(Reuters) - British pub operator JD Wetherspoon Plc (JDW.L) said it enjoyed strong sales over the Christmas period, helped by Britons’ new-found fondness for gin and solid demand for coffee drinks.
The company, which warned in November about weaker sales, said it still expects pretax profit for the first half of its fiscal year to be lower than a year earlier as it struggles with higher costs, but it maintained its full-year outlook.
Wetherspoon follows other UK pub operators, including Greene King Plc (GNK.L), Marston’s Plc (MARS.L) and Stonegate Pub Company IPO-SPC.L, owner of the Slug and Lettuce pub chain, that have reported higher sales for the period, even as they face cost pressures and slowing consumer spending in Britain amid uncertainty about Brexit.
Wetherspoon said like-for-like sales for the 12 weeks to Jan. 20 rose by 7.2 percent from a year earlier.
Its shares rose as much as 4 percent, but quickly gave up gains to trade down 0.7 percent by 1004 GMT as analysts said Weatherspoon’s trading update was mixed.

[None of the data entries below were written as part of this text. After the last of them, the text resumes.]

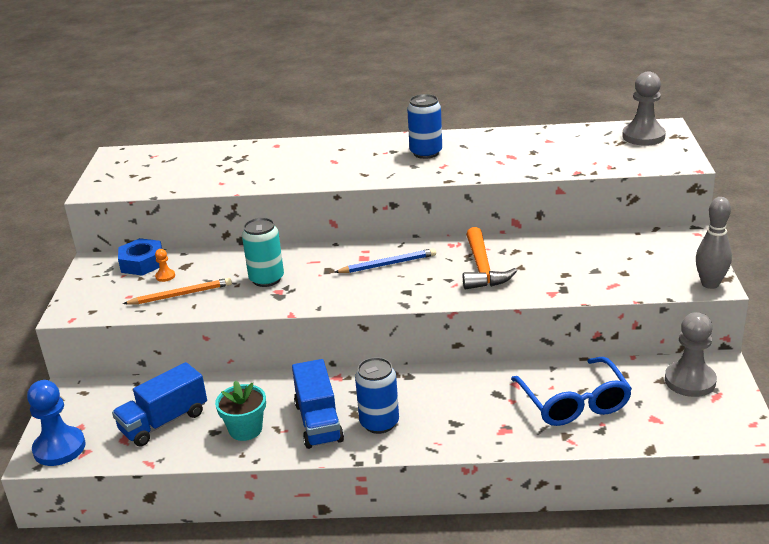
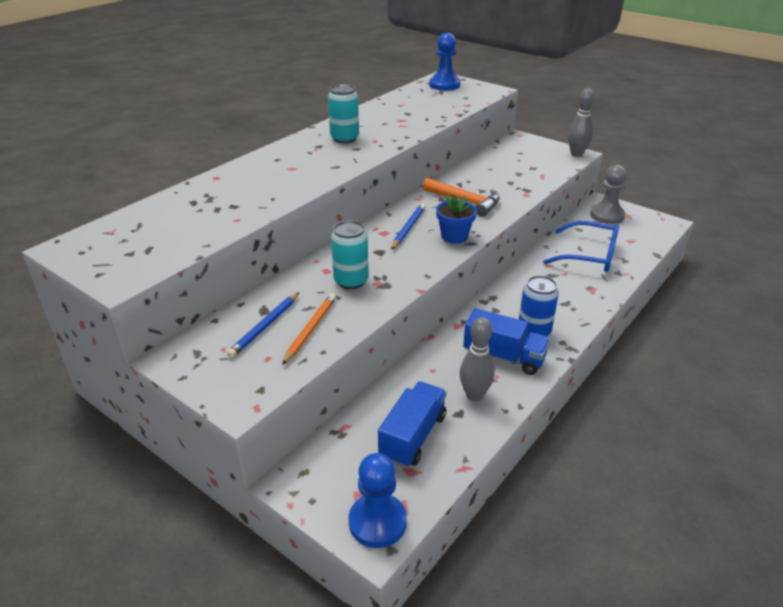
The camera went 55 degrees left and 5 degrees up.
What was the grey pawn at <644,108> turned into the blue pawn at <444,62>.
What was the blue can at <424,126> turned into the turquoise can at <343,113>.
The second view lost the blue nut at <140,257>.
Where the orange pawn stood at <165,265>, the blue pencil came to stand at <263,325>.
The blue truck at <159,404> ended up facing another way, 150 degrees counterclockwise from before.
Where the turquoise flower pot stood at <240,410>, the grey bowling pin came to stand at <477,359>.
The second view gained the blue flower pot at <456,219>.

“Our expectations for the full year are unchanged,” the company said in a statement but gave no details.
British pub operators have been battling rising costs from an increase in the minimum wage, higher property rents and a Brexit-spurred slide in sterling. At the same time, younger Britons are increasingly moving away from pub drinking.

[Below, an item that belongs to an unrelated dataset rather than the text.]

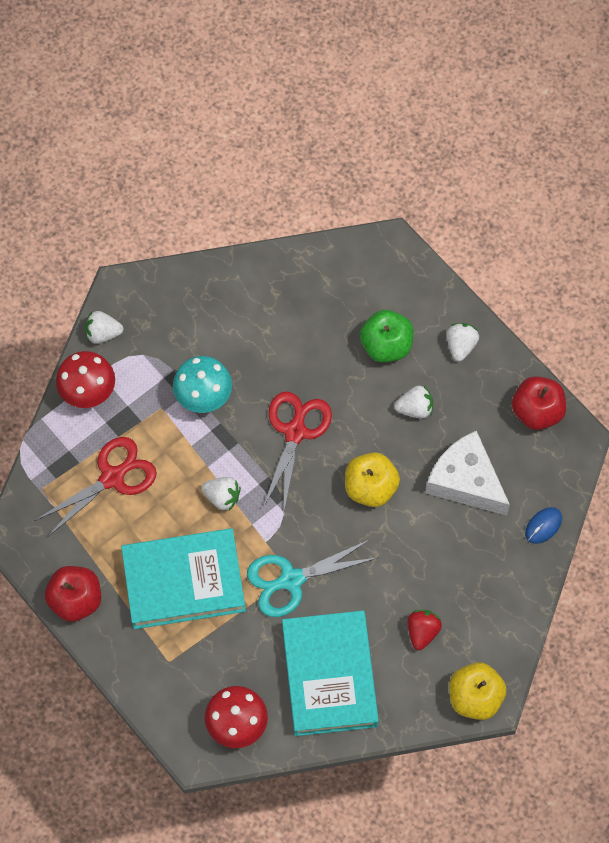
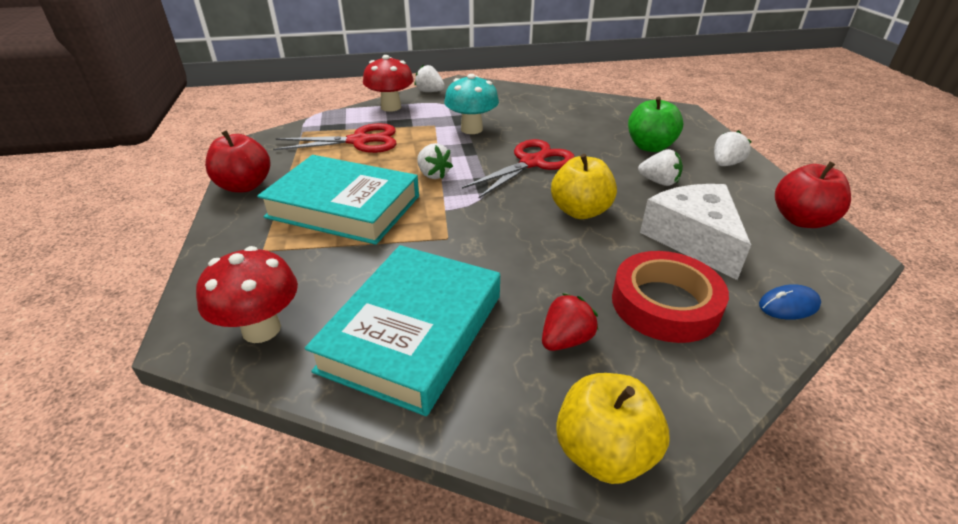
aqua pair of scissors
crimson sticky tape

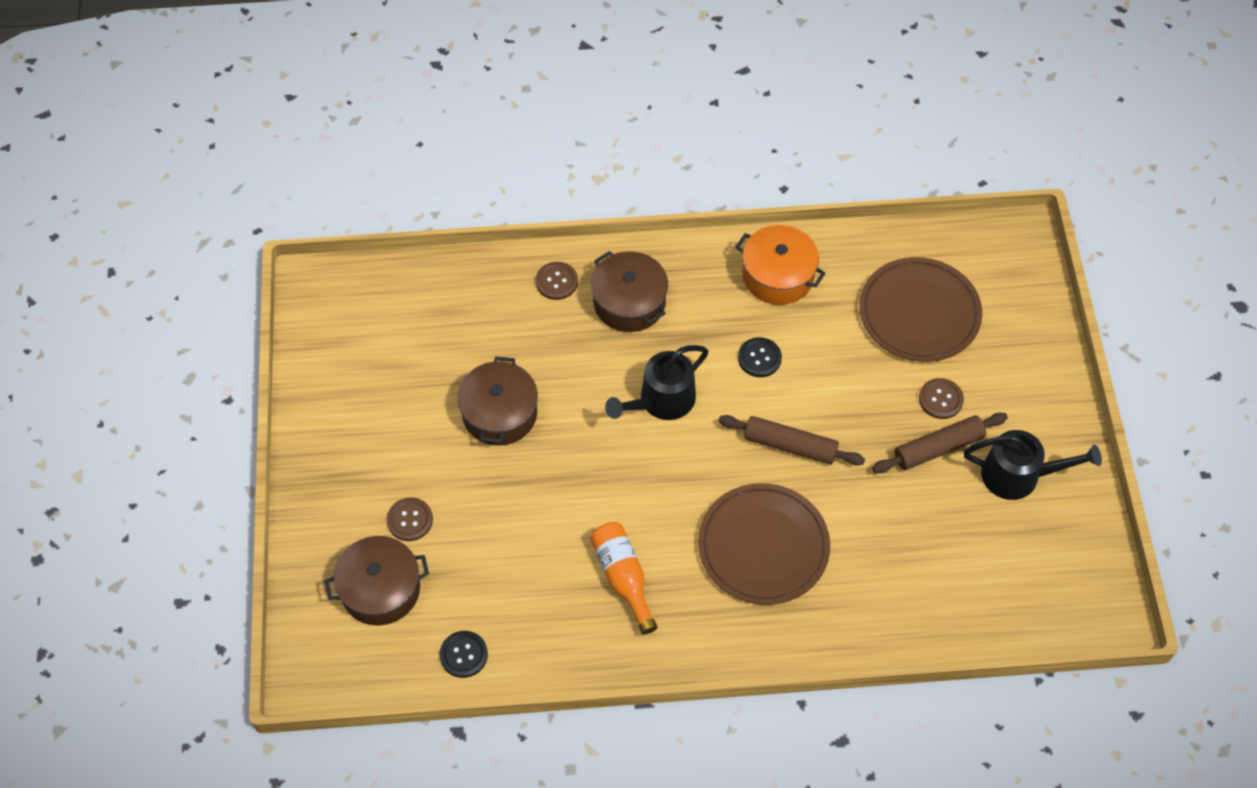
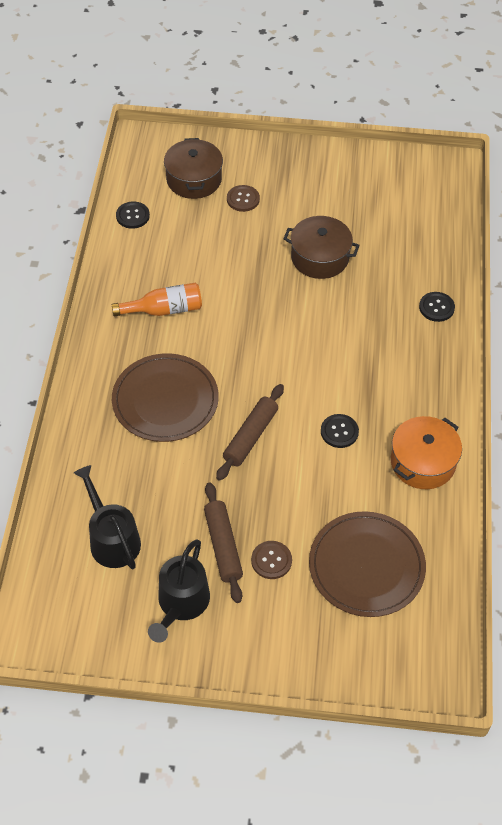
dark brown cooking pot (3rd from left in the first image)
jet-black shirt button (3rd from left)
jet-black watering pot (1st from left)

“It has been a strong trading period with gin sales which are very fashionable at the moment, with pink gin ... there has been a good sales of craft beer as well and very good sales of coffee,” Wetherspoon’s pro-Brexit Chief Executive Office Tim Martin told Reuters.
FTSE 250 .FTMC group Wetherspoon, which relies heavily on alcohol sales at its restaurants, also serves items such as low-calorie breakfast options, English muffins, pancakes and Lavazza filter coffee to boost revenue through a diversified portfolio.
The company is investing in its food and coffee business, which is more labour intensive than beer.
“Costs, as previously indicated, are considerably higher than the previous year, especially labour, which has increased by about 30 million pounds in the period,” Martin said.
In November JD Wetherspoon announced a pay increase for its employees, while it is also dealing with a new sugar tax on drinks.
“While top line continues to be strong, operating margins also continue to come under pressure and at 7.7 percent are the lowest in the sector,” said Liberum analyst Anna Barnfather, who has a “hold” rating on the stock.
Weatherspoon said it plans to open 5 to 10 pubs in the current financial year, which ends in July, after opening six outlets in its previous fiscal year.